Não há caminho que não seja o do tempo, e o tempo não se importa. Ele avança rumo à pradaria tranquila ou ao abismo, à claridade ou à escuridão, sempre alternando a paisagem com os pistões dos segundos a trabalhar constantes, formando horas, meses. Outras pestes ficaram para trás. No romance A insustentável leveza do ser, de Milan Kundera, o bon vivant Tomas persegue Tereza, sem compreender como pode ela ser o amor de sua vida. Segue surpreso por rascunhar os dias página a página, pois a realidade não permite preparação. Nunca é obra completa. Os dois acabam arrastados pela gravidade do comunismo, que desaba sobre a República Tcheca. E o cirurgião habilidoso perde tudo, como muitos perderam nos últimos meses.

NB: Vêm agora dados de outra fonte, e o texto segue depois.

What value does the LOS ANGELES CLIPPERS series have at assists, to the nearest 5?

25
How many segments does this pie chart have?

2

“Es muss sein”, repete Tomas enquanto deixa a Suíça em busca de Teresa. Do alemão, “tem que ser”. A frase é parte do Quarteto de Cordas Número 16, de Beethoven. A canção se repete na mente do protagonista, que vê a paisagem mudar enquanto mergulha de carro nas ruas de Praga do regime soviético. “Tem que ser”, cantarola. E, em algum momento, tolhido pelo comunismo por todos os lados, e não por vontade própria, o cirurgião deixaria tudo o que foi para trás. Inclusive o ofício de médico. Mas, então, esmagado pela União Soviética, envelhecido, cercado de agricultores, lançando mão dos dedos habilidosos para consertar um velho caminhão, ainda ao lado de Teresa, o protagonista, finalmente, seria feliz.

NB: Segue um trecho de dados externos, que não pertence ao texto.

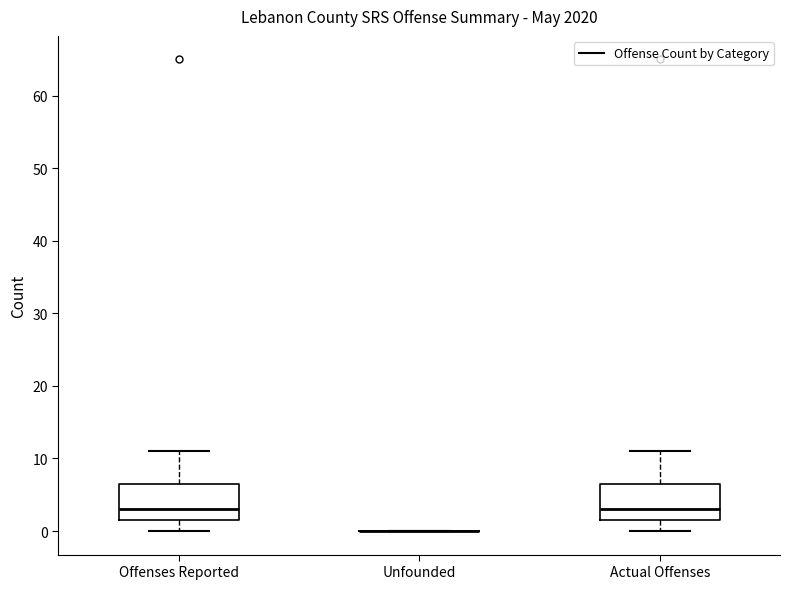

Reading left to right, transcribe this box plot: for each box, give where its median line is, the range the box spans, and where its two whiskers end, as read against the y-axis. The values are not printed on the chart, so give them approximately, as read against the axis.

Offenses Reported: median 3, box 2 to 7, whiskers 0 to 11
Unfounded: box collapsed to a line at 0, whiskers 0 to 0
Actual Offenses: median 3, box 2 to 7, whiskers 0 to 11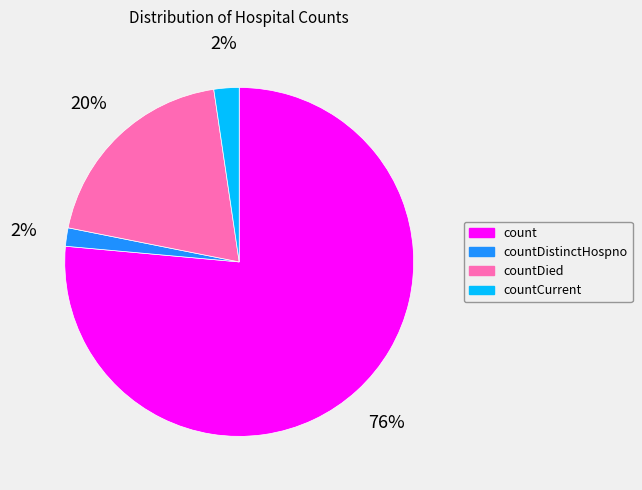

To the nearest percent, what is the combined percentage of countDied and countCurrent?

22%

Nesse mundo, fora das páginas de livros ou de jornais, os caminhos retorcidos da vida lembram a Praga de Milan Kundera. Es muss sein. Tem que ser. A estação da pandemia nos deixará. Tolhidos. Muitas vezes, arrasados. Cingidos pela esperança. E, se o tempo avança impiedoso, a vida constrói caminhos. Não é possível prometer nada, pois não estamos no controle. Nunca estivemos, como não estava Tomas. Mas é possível seguir em frente. Kundera se inspira na ideia de eterno retorno de Nietzsche e na possibilidade de amar o destino. Logo, podemos amar. E a alegria virá. Es muss sein.